Tudo começou com dois homens: Alfonso Senior, o polémico presidente do Millonarios de Bogotá, e Humberto Salcedo, líder do América Cali. Foram os percursores da Division Mayor, ou Dimayor. Aproveitando uma crise no futebol da Argentina e do Uruguai - onde explodia uma greve como forma de protesto contra a lei do passe que prendia o jogador ao clube -, o emblema da capital da Colômbia aproveitou primeiro e melhor o embalo da criação de uma liga fora da chancela da FIFA e da CONMEBOL, com base num modelo associativo alternativo que privilegiava o profissionalismo e ao abrigo da qual as contratações de estrangeiros não conheciam restrições. Os salários eram absurdamente chorudos para a época e ignoravam-se os valores de transferências. Assim, Alfonso Senior contratou ninguém menos do que Di Stéfano, a mais brilhante estrela do River Plate, e o segundo melhor jogador do emblema de Buenos Aires, Adolfo Pedernera. Nasceu assim a famosa equipa conhecida por "Ballet Azul", que capturou o coração e a imaginação do adepto colombiano, nada habituado a futebol de primeira água no seu próprio país.
A primeira edição da liga pirata colombiana foi um sucesso retumbante, com 12 equipas a participarem: Millonarios, Santa Fé, Atlético Municipal, Atlético Medellín, Deportes Caldas, Once Desportivo, América de Cali, Deportivo Cali, Junior Barranquilla e o Universidad. Os estádios enchiam-se e o Millonarios dominava.

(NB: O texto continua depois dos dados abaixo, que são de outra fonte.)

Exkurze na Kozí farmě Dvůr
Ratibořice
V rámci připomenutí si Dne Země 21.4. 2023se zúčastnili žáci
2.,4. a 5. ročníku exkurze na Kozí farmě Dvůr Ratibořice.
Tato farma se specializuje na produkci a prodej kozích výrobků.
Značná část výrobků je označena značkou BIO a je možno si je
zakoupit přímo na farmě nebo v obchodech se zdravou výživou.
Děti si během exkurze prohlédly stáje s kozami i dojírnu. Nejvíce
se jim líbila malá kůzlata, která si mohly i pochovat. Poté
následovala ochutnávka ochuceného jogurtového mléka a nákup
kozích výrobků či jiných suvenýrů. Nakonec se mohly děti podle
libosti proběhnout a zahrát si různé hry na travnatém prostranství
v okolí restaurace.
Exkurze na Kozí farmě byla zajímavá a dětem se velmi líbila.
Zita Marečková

Outros craques se seguiram no El Dorado colombiano, como o polémico e lendário Heleno de Freitas, que teve uma curta e vulcânica passagem pelo Junior Barranquilla. Mas a aventura não podia durar. Colocada de lado com o aparecimento da Dimayor, a Adefutbol, a associação colombiana original, foi punida pela FIFA, por não conseguir evitar a criação de uma liga pirata, sendo desfiliada. A Colômbia era alvo de todo o tipo de sanções e foi sendo isolada do mapa futebolístico. Para que tudo voltasse à legalidade, a FIFA obrigou que até 1954 os jogadores dos clubes da liga pirata (pelos quais tinha sido pago zero) fossem devolvidos aos clubes de origem.
A troco de cargos importantes na estrutura da FIFA, os principais dirigentes da liga pirata mantiveram-se em atividade no âmbito do acordo denominado Pacto de Lima.
A DiMayor manteve-se até hoje, mas jamais voltou a ter o charme do El Dorado. Mas ao fugir às regras a liga pirata conseguiu a maior das vitórias: fazer do futebol a maior paixão desportiva da Colômbia.